Raising Cane’s hires

Raising Cane’s Chicken Fingers, the chain with three locations in Waco, announced it has stared hiring 5,000 new employees at its 500 locations. It also has distributed $2 million to staffers “to show its appreciation for their extraordinary work and sacrifice during the pandemic.”

The $2 million payout is meant to make up for hours crewmembers agreed to forgo early on as the virus gathered steam, according to the press release. Raising Cane’s will open three new restaurants in Texas this month.

Gas prices

Stop the presses. Gasoline prices are rising.

Falling demand and other geopolitical dynamics had caused oil and gasoline prices to tank. But numbers at the pump rose 4 cents per gallon for regular unleaded statewide last week, marking the first increase in more than two months, according to a AAA Texas report Thursday.

The statewide average settled at $1.54, according to AAA. That remains $1.03 less than the statewide norm in early May last year.

Of the major metropolitan areas surveyed, drivers in Midland were paying the most on average at $1.73, while drivers in McAllen were paying the least at $1.40 per gallon. Waco found itself in middle ground at $1.55.

Retail nosedive

A shudder went through the browse-and-buy industry Friday, when the Commerce Department reported retail sales plummeted 16.4% from March to April. The monthly decline nearly doubled the previous record drop of 8.3%, occurring just a month earlier, according to an Associated Press report.
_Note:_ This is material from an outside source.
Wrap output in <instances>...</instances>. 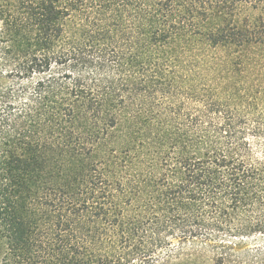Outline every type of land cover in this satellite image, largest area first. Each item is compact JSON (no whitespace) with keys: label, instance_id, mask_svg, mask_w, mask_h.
<instances>
[{"label":"trees","instance_id":"obj_1","mask_svg":"<svg viewBox=\"0 0 264 264\" xmlns=\"http://www.w3.org/2000/svg\"><path fill=\"white\" fill-rule=\"evenodd\" d=\"M0 264H264V0H0Z\"/></svg>","mask_w":264,"mask_h":264}]
</instances>
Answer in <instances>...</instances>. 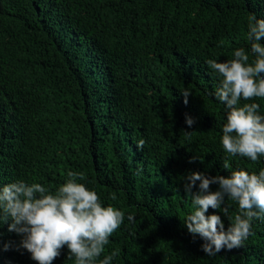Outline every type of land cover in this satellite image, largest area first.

Declines spread across all sectors: automobiles, 13%; furniture stores, 59%; electronics and appliance stores, more than 60%; clothing stores, 79%; department stores, 29%; and restaurants, 30%, despite efforts to soften the blow to the bottom line by pushing takeout and delivery.
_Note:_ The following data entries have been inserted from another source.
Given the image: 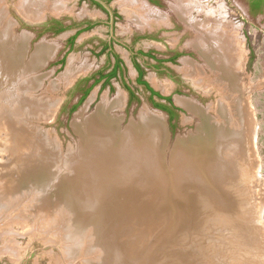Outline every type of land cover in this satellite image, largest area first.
Wrapping results in <instances>:
<instances>
[{
    "label": "rangeland",
    "instance_id": "1",
    "mask_svg": "<svg viewBox=\"0 0 264 264\" xmlns=\"http://www.w3.org/2000/svg\"><path fill=\"white\" fill-rule=\"evenodd\" d=\"M119 1L111 0L109 4L113 12L120 14L113 32L106 25V13L91 0H63L66 12L56 14L47 9L43 18L36 21L45 20L42 26L26 24L24 20L34 21L18 11L20 0L2 2L6 5L2 6L6 20L3 24L11 22V37H26L27 41L26 50L16 63L10 64L0 55V218L4 215L0 220V264H264V13H251L248 0H195L203 7H222L225 14L212 17L192 12L196 22L215 23L225 18L226 29L235 31L242 53L240 78L246 88L244 99L253 126L257 125L255 143L251 132L244 160L250 164L248 183L233 181V167L219 173L218 176L230 174L223 179V197L208 184L180 177L174 166L179 151L184 149L177 145L196 136L201 123L199 116L179 101L194 103L206 111L216 101L215 94L206 96L187 76L186 60L205 66L190 44L195 32L171 11L176 0H144L165 16V22H154L145 29L128 18ZM54 22L67 29L59 34L48 32ZM87 22L92 26L83 30L71 48L70 38ZM4 35L9 38L7 30ZM32 35L35 36L31 40ZM112 37L122 44L115 43L114 53L109 55L101 47ZM44 39L42 44L53 48L55 54L48 63L31 69L29 64L42 44L35 46ZM140 52L154 53L163 62L156 63L138 55ZM176 53V61H171L170 56ZM115 56L123 61L117 77L110 83L95 85L73 112L86 81L102 71L107 75L115 64ZM72 57L75 59L70 64ZM135 63L141 66L144 80L154 91L176 100L178 111L173 122L152 105L150 91L137 82L139 72ZM70 75L73 78L68 80ZM119 97L124 99L123 107L111 110L109 115L118 119L121 133L138 122L142 111L163 118L166 138L158 168L168 175L174 171L180 179L175 184L172 181V187L167 189L162 179L151 178L153 168L147 169L150 174L143 177L139 183L143 185L130 196H138L140 201L129 203L128 211L120 213L122 223L117 222L116 231L112 232L107 216L99 211H104L103 207L90 210L95 219L92 221L83 213L79 218L74 216V204L86 202L89 197L83 186L76 184L74 163L83 158L86 122L101 104L110 106ZM43 172L48 173V178L44 179ZM149 183L158 188H151ZM155 197L157 202L153 201ZM147 200L153 201L154 209L145 206ZM168 200L175 203L177 213L171 214L173 207ZM207 203L213 204L217 212H200L199 207L204 208ZM120 207L123 206L119 205L117 210ZM113 234L124 238L121 243L125 245L127 239L130 241V254L122 252L126 247L120 248V237L115 239L116 243L107 242L109 237L114 239ZM10 244L20 253L19 258L2 253ZM70 252L74 256L70 257Z\"/></svg>",
    "mask_w": 264,
    "mask_h": 264
},
{
    "label": "bare ground",
    "instance_id": "2",
    "mask_svg": "<svg viewBox=\"0 0 264 264\" xmlns=\"http://www.w3.org/2000/svg\"><path fill=\"white\" fill-rule=\"evenodd\" d=\"M2 2L3 0H0V28L3 29V35L0 37V55L8 63L14 64L22 58L26 50L27 39L26 37H22L18 40L17 38L11 37L13 35L11 22L8 21V25L6 24V26L3 24L6 20L3 18L4 8L2 6L6 5L2 4ZM119 2L121 3L120 6H123L121 7L124 8V11L126 10L125 13L129 16L127 14L125 15L129 19H133L139 28L145 29L150 25L152 26L154 22H157L159 25L162 23L161 21L165 22V16L158 14V10L156 11L144 0H120ZM16 7L26 19L29 18L31 21L42 19L47 9V11L49 9H52L51 11L55 10L56 12L52 13L56 14L66 12V6L63 0H20ZM195 10L198 13H208L212 17H217V15L224 16L225 13L222 11V7H203L200 2L195 0H176V5H173L171 8V11L176 17H179L182 21L184 20L187 28L195 32V37L190 44L205 61V66L200 67L186 60V65H188L187 76L190 77L191 82L199 90H202L206 96L215 94L216 101L212 102L211 105L209 104L208 111L194 103L179 101L192 114L199 116L201 123L197 129L198 134L196 136L184 141L180 146L177 145V148L183 147L186 149H183L184 151L182 150V152L179 151L178 157L174 161V166L181 173L180 177L188 181L208 184L210 187L215 188L214 190L219 196L225 197V194L222 193L224 190L222 187L223 179L229 178L230 174L223 176H218V174L233 167L236 173V179L233 181L238 183L241 180L246 184L248 183L250 164H247L244 160L245 154L249 149L252 133L253 143H255L257 125L255 124L253 126L251 113L244 99L246 88L243 87L240 78L242 53L237 38H235V31L226 29L227 24L224 20L225 18L215 23L208 21L196 22L192 14ZM2 29H0V32ZM5 30L8 31L9 38L4 35ZM37 50L36 55L32 58V64H29L31 69H33V66L37 67L44 62L47 63L55 54L53 48L45 47L44 44L39 46ZM74 59L73 57L70 59V64H72ZM71 77L73 78L70 75L68 80ZM123 103L124 99L119 97V99L114 101V104L107 106L106 103H103L97 108L95 114L86 122V128L84 127L86 129L83 138L84 149L81 150V156L83 158L74 163V169L78 175L75 178L77 183L74 182L77 185L83 186L84 190H86L85 192L89 195V197L86 196L88 199L85 198L86 202L82 200L86 204L82 201L80 204H74L76 207L74 216L76 215L79 218L84 214L86 218L92 221L94 219L92 215L94 214H90V210L92 211L95 208L103 207L104 211H99L102 212V216H107V226L109 227L107 228L109 231H112V229L116 231L115 224L117 222L118 224L119 222L122 223L120 221L122 216L120 217V215L127 210L129 203L137 204L136 200H138V196L137 198L130 196L143 185L139 184L143 180V177L150 174L147 169L153 168L151 178L155 180H157V177L162 179L167 189L172 187V181L175 184L180 179L179 177L177 180L179 175L176 177L174 171L169 172L168 175L158 168V166L161 167L160 151L166 138L163 118L151 115L148 110L142 111L138 117V122L130 124L127 130L121 133L118 119L112 117L111 114L110 116L109 112L113 109L120 110L123 107ZM252 127H254L253 131ZM139 172H143L142 177L139 176ZM47 174L44 176V179L46 176L48 178ZM39 180L41 181L40 178ZM41 183H44L43 175ZM234 185H231V188L234 189ZM149 186L153 189L158 188L154 183H151ZM80 193L79 195H81ZM75 197L73 194L72 198L75 199ZM156 200L157 198L155 197L153 201L157 202ZM152 203L151 200L149 202L147 200L145 206L151 209V207L153 208ZM167 203L173 207L171 214L177 213L175 211V203L170 200ZM119 205L123 207L117 210ZM1 208L2 206H0ZM206 209H213L215 213L217 212V208L213 204L207 203L206 207H199L200 212ZM3 217L4 215L0 220ZM121 229L124 230L125 228ZM113 235L114 239L108 235L109 239H107V242L116 243L115 239L120 237L118 240L120 248L123 250L126 247L124 249L126 251H121L130 254L128 250L130 241L127 239V245H125L121 243V240L123 241L124 238L121 239V236L117 237V234ZM116 252L118 253V248ZM2 253L11 255L15 259L16 257L19 258L20 255V253L18 254L14 250V245L12 244L4 248ZM73 254L75 253L70 252L69 256H74ZM58 264H62V261Z\"/></svg>",
    "mask_w": 264,
    "mask_h": 264
},
{
    "label": "flooded vegetation",
    "instance_id": "3",
    "mask_svg": "<svg viewBox=\"0 0 264 264\" xmlns=\"http://www.w3.org/2000/svg\"><path fill=\"white\" fill-rule=\"evenodd\" d=\"M91 1H93V0H91ZM104 1H106L108 4H110V1H111V0H104ZM93 2H94V1H93ZM94 3L96 4V6H97L98 8L102 9V10L106 13V15L108 16V20H107V22H106V25L109 26V27H111L110 24H109L110 21H111V15H110V13H109L105 8H103L101 5L97 4L96 2H94ZM248 5H249V9H250V12H251V13H257V10H255V9L253 8V6H252V2H251V0H248ZM259 10H260L261 13H264V6H263L262 8H260ZM258 12H259V11H258ZM119 16H120L119 12H118V11H114V23H115L116 20L119 19ZM83 24H84V23H83ZM54 25H56V24L54 23ZM85 26H86V27H85ZM91 26H92V24H91V23H88V22H87L85 25H82L81 27L79 26V28H78L76 34H75L73 37H71L70 40H69V43H70V47H71V48L75 45L74 43H75L77 37H78L82 32H84L83 30H85V29H89ZM50 28H51V27H50ZM55 28H57V29H61V28H63L64 31L67 29L65 26L61 25L60 22H59V25L56 26ZM47 30H48V29H47ZM64 31H63V32H64ZM73 38H75V40H74L73 43H72L71 40H72ZM115 43L122 44L118 39H116L115 37H112L111 40H110L109 42H104V44H103L102 47H101V51H105V52H107L109 55H110V54H113V53H114V44H115ZM138 55H141V56H143V57H148V58L154 59V60L156 61V63H162V62H163V61L161 60V57L155 55L154 53H144V52H140ZM196 55H197V54H196ZM115 57H116V61H115V64L113 65V67H112V70H111L107 75H105L104 72L102 71V72H100L98 75H96V76H94V77H91L90 80H87V81H86V82H87V83H86L87 85L85 86V90H84V92H85L86 90H88V89L93 88L95 85H97V84H99V83H101V82H105V84L110 83L112 79H114V78L117 77L118 71L121 70L122 67H123V61H122V59H121L119 56H115ZM176 58H177V53L174 54L173 56H170L171 61H176ZM137 64H138V63H135V67H136V69H137L138 72H139V69L137 68ZM138 65H139V64H138ZM139 66H140V65H139ZM140 68H141V66H140ZM116 69H117V74H116V76H115L114 78H112V79H109L108 76H109L114 70H116ZM141 70H142V68H141ZM142 71H143V70H142ZM143 74H144V71H143ZM139 76H140V72H139V75H138V79H139ZM138 79H137V82H138ZM143 81H145V80H144V75H143ZM138 83H139V82H138ZM139 84H140V83H139ZM140 85H143V84H140ZM144 86H145V85H144ZM152 89H153V88H152ZM153 90H154V89H153ZM150 93H151V92H150ZM158 93H159V92H158ZM159 94H160V93H159ZM83 95H84V93L82 94L81 98L83 97ZM160 95H161V94H160ZM161 96H162V95H161ZM155 97H156V96H152V93H151V98H152L151 103H152V105H153L155 108H158V107H156V103H158V104H162V105H164L165 107H167L169 110H171V111L173 112V114H174L173 118H171V116H170V114H169L168 112L162 110L161 108H158V109H160L161 111L167 113L170 122H173V120H175V118H176V116H177V111H178V109H176V106L174 105L173 99H172V103H169V102H168L167 100H165V99H164V100L166 101V103H162V102H160V101L163 100V99L157 97V98H159V100H160V101H159V100L155 99ZM162 97H163V96H162ZM81 98H80V99H81ZM164 98H167V97H164ZM79 101H80V100H79ZM79 101H78V103H79ZM172 105H173L174 107H172Z\"/></svg>",
    "mask_w": 264,
    "mask_h": 264
},
{
    "label": "trees",
    "instance_id": "4",
    "mask_svg": "<svg viewBox=\"0 0 264 264\" xmlns=\"http://www.w3.org/2000/svg\"><path fill=\"white\" fill-rule=\"evenodd\" d=\"M251 2H252V6H253V8H254L255 10H257V12H258V11L260 12L259 9L262 8V7L264 6V0H251ZM54 23L56 24V26L59 25V22H54ZM51 26H52V25H51ZM56 26H54V24H53V26H52L50 29H48L47 31H48V32H50V31H51V32H54L55 34H59V33H61V32L64 31L63 28H61V29H57V28H55ZM74 40H75V38H73V39L71 40L72 43H73ZM137 68L139 69V72H140V76H139L138 82H139L140 84L145 85L146 88L152 93V96H156V97H159V98H161V99H165V100H167L169 103H172V98H171V97H167V98L162 97L158 92L154 91V90L151 88V86H150L146 81H143V75H144V74H143V71L141 70V68H140V66H139L138 64H137ZM116 74H117V69L114 70V71L108 76V78H109V79H112V78H114V77L116 76ZM91 89H92V88H91ZM91 89H88V90H86V91L84 92V95H83V97L80 99L79 103L73 108V110H72L73 112H75L76 109H78V107H79V106L85 101V99L88 97L89 93L91 92ZM156 107L161 108L162 110L168 112V113L170 114L171 118H173V116H174L173 112H172L171 110H169L167 107H165L164 105L156 103Z\"/></svg>",
    "mask_w": 264,
    "mask_h": 264
},
{
    "label": "water",
    "instance_id": "5",
    "mask_svg": "<svg viewBox=\"0 0 264 264\" xmlns=\"http://www.w3.org/2000/svg\"><path fill=\"white\" fill-rule=\"evenodd\" d=\"M94 2H96L97 4H99V5H101L103 8H105L109 13H110V15H111V21H110V26L112 27V32H113V27H114V12H113V10L111 9V7L109 6V4L106 2V1H104V0H93ZM25 22H26V24L27 25H30V26H35L36 25V23H38V22H36V21H34V23L33 22H28V21H26V20H24ZM43 23H45V20L44 21H41L40 23H38V24H40V26H42V25H44ZM34 36L35 35H32L31 36V40L34 38ZM44 42H46V40L44 39V40H42V41H39L38 42V44L35 46L36 48L40 45V44H42V43H44ZM36 48H35V50H36ZM33 54H34V52H33ZM50 61V60H49ZM48 61V62H49ZM47 62V63H48ZM85 105V104H84ZM161 112H163V111H161ZM165 114V113H164ZM165 116L167 117V114H165Z\"/></svg>",
    "mask_w": 264,
    "mask_h": 264
},
{
    "label": "crops",
    "instance_id": "6",
    "mask_svg": "<svg viewBox=\"0 0 264 264\" xmlns=\"http://www.w3.org/2000/svg\"><path fill=\"white\" fill-rule=\"evenodd\" d=\"M160 94L162 95V96H165V97H169V95H166V94H164V93H161L160 92ZM173 99V102H174V105L175 106H177V103H176V100H174V98H172ZM86 100V99H85ZM161 102L162 103H166V101L163 99V100H161ZM86 104V103H85ZM181 108H183L182 106H180ZM163 113H165V112H163ZM165 114H167V113H165ZM167 117H168V115H167Z\"/></svg>",
    "mask_w": 264,
    "mask_h": 264
}]
</instances>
Holding their own were retailers of building materials, which saw a meager decline of about 3%, which is not surprising if weekend crowds at Lowe’s on New Road and Home Depot on Waco Drive reflect national trends.

Struggling iconic retailer J.C. Penney filed for Chapter 11 bankruptcy protection Friday and hinted at permanent store closings.

Locally, Pat Farrar, who tracks retail trends locally as a commercial real estate agent, said he is noticing a subtle shift from despair to optimism.

He continues to work with a prospect interested in taking 50,000 square feet of commercial space locally, though he held off on revealing specifics.